Monday, November 19, 2012

Angel Zapata


She thinks I’ve taken up smoking.
All around the house, she empties
ashtrays from exotic locales:
Hawaii, Tahiti, St. Croix.
The kitchen trash can has become
an island of volcanic ash.
She’s unaware, no cigarettes
ever taint these lips, scar these lungs.
The crushed butts are misdirection.
I watch her dust the worn mantel,
raise the gray shape of father’s urn.
She never suffered his abuse,
prayed he’d be stricken with cancer;
pushed the pillow over his face.
I wonder if she feels it change,
a steady loss of weight each week?
Dr. Rowe said I’d learn to let
dad go a little at a time.
My housekeeper knots the trash bag,
carries more of him out the door.

Deshant Paul reads "Housekeeper":

Subscribe to Channel Five-Two for first view of new videos.

Angel confesses: "I saw this photograph of a cremation urn. Looked just like a gold trophy. It reminded me of killers taking ‘trophies’ from crime scenes, keepsakes to relive the memory. I thought if a killer ever sought out professional therapy, how would he interpret ‘letting go of the past’?"

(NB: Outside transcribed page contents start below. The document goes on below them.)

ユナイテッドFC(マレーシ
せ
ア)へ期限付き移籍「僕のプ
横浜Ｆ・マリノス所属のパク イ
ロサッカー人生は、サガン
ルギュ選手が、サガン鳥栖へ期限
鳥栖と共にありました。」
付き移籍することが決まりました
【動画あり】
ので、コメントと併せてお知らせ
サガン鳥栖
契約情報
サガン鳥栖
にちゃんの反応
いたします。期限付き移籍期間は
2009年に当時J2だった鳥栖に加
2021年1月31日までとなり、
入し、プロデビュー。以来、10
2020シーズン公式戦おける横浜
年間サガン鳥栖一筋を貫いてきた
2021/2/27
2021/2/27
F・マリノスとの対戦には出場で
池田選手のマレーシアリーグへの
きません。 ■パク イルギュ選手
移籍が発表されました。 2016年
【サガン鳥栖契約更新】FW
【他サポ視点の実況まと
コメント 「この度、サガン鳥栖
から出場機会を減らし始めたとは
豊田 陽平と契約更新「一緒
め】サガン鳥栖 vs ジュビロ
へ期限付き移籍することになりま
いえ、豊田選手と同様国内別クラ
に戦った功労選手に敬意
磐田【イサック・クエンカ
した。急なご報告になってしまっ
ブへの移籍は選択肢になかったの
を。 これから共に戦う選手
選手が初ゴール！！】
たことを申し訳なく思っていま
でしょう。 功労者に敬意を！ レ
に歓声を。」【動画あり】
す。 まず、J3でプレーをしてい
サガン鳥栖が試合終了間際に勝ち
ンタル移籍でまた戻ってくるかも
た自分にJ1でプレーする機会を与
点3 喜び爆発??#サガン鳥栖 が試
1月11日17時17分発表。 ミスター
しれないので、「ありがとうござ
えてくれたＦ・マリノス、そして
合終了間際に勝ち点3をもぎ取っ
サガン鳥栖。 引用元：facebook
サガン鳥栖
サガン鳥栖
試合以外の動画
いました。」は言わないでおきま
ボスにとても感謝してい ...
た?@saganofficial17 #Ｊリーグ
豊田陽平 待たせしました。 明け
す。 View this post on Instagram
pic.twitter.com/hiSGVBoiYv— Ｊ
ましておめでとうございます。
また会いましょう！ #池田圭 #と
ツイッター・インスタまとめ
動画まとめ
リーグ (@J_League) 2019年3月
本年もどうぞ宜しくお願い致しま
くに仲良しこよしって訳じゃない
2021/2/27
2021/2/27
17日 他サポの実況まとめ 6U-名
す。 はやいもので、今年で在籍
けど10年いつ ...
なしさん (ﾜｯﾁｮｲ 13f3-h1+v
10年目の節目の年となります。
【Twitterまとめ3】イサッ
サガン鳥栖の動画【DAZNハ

ANGEL ZAPATA grew up in New York City, but now lives in Georgia. He's married and has four sons. Some of his fiction and poetry can be found at Nailpolish Stories, Durable Goods, The Flash Fiction Offensive, Devilfish Review, Bewildering Stories, Right Hand Pointing, and Microw. Visit him at

1 comment:

EC said...

Tasty darkness, that one. You are quite talented at penning the heart of suffering in such wicked and delightful ways. Poetry you can chew on.
Excellent stuff, Angel. (I think 9 out of 10 therapists would agree.)